→ **Task prompt**: Search the listing below for the word "John" and return each line that contains it.

→ **Working data**:
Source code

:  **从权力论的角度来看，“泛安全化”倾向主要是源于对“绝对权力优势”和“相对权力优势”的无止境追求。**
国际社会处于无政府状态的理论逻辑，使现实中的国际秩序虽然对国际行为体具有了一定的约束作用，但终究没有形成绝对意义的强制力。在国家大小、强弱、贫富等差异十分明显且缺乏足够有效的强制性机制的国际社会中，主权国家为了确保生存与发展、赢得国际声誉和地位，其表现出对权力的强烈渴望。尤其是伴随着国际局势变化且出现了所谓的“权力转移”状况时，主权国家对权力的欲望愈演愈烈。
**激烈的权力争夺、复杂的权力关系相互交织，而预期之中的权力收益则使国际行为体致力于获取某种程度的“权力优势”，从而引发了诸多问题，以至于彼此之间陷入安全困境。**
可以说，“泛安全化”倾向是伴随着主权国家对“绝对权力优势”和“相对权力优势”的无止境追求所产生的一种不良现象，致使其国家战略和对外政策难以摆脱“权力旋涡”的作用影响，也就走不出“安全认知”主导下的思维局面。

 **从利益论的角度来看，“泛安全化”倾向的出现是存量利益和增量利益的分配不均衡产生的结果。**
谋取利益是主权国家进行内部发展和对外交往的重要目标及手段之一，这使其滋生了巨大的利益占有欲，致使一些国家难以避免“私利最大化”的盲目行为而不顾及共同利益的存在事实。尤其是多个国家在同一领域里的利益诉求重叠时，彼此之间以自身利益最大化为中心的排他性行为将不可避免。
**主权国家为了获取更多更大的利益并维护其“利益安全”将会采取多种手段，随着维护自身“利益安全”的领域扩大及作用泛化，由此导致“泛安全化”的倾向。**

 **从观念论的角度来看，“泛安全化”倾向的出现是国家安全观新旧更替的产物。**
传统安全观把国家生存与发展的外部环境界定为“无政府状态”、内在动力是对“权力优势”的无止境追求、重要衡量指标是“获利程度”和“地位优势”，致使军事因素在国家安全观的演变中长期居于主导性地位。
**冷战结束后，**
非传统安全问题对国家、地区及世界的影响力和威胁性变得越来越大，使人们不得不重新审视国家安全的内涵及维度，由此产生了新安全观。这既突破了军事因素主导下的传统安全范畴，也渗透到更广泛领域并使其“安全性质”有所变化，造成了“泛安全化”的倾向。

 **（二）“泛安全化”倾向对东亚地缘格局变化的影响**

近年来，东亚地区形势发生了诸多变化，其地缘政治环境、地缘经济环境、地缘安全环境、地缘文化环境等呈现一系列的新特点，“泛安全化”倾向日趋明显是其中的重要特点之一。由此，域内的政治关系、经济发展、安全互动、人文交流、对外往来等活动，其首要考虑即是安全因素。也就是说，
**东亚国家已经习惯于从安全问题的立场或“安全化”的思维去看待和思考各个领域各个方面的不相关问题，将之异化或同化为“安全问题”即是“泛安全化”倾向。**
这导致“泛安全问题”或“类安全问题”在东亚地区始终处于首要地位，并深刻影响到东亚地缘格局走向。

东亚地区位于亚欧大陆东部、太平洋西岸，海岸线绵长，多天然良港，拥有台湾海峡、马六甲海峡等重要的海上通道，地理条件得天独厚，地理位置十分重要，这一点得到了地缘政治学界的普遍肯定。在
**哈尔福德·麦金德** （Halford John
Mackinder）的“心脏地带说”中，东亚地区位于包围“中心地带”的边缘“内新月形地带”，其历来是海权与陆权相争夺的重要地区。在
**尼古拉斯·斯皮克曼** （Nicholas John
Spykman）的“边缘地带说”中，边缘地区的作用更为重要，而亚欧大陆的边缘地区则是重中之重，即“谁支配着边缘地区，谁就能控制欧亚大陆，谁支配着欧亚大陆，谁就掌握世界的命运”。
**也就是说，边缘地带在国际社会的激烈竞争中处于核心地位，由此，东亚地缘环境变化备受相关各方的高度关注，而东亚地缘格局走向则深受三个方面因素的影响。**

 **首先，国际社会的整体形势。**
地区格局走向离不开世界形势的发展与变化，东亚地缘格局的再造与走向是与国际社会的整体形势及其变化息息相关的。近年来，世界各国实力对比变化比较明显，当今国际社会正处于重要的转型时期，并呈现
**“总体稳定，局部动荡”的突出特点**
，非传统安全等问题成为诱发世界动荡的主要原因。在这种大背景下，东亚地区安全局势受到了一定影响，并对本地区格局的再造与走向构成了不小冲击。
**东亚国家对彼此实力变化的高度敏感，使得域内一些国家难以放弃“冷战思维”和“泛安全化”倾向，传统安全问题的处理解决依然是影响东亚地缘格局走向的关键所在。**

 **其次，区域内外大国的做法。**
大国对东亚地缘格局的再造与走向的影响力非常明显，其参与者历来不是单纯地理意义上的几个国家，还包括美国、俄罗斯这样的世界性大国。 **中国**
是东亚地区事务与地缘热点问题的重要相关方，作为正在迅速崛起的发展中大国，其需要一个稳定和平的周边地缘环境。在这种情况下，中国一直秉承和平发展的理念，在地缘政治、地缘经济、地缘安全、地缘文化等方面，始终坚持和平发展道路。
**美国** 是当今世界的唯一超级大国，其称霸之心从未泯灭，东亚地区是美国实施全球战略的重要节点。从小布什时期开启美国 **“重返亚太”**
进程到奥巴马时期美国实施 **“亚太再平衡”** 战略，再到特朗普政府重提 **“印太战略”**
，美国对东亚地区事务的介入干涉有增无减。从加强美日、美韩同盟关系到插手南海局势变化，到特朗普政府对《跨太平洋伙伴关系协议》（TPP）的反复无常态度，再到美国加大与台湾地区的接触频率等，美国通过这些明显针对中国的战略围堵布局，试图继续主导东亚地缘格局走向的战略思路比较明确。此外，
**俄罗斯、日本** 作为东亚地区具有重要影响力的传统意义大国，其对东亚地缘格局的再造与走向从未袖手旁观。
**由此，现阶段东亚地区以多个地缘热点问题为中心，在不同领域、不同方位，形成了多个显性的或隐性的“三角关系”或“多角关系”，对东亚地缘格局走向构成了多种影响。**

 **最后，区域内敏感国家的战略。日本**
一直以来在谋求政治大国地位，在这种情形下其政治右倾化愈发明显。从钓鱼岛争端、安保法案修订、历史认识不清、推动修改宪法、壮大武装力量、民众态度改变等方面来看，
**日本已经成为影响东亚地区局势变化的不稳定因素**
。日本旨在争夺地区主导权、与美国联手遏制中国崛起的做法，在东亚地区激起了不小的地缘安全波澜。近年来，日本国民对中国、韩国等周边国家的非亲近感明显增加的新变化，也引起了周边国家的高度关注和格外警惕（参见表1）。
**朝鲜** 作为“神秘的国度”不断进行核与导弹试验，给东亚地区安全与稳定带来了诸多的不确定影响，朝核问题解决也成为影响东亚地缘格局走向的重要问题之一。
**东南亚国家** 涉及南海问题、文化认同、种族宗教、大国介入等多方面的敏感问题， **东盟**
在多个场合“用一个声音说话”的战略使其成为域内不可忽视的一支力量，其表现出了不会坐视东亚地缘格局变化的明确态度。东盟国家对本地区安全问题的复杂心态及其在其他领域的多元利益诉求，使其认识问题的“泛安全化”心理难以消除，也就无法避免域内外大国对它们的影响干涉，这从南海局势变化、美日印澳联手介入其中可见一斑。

→ **Answer**:
**哈尔福德·麦金德** （Halford John
**尼古拉斯·斯皮克曼** （Nicholas John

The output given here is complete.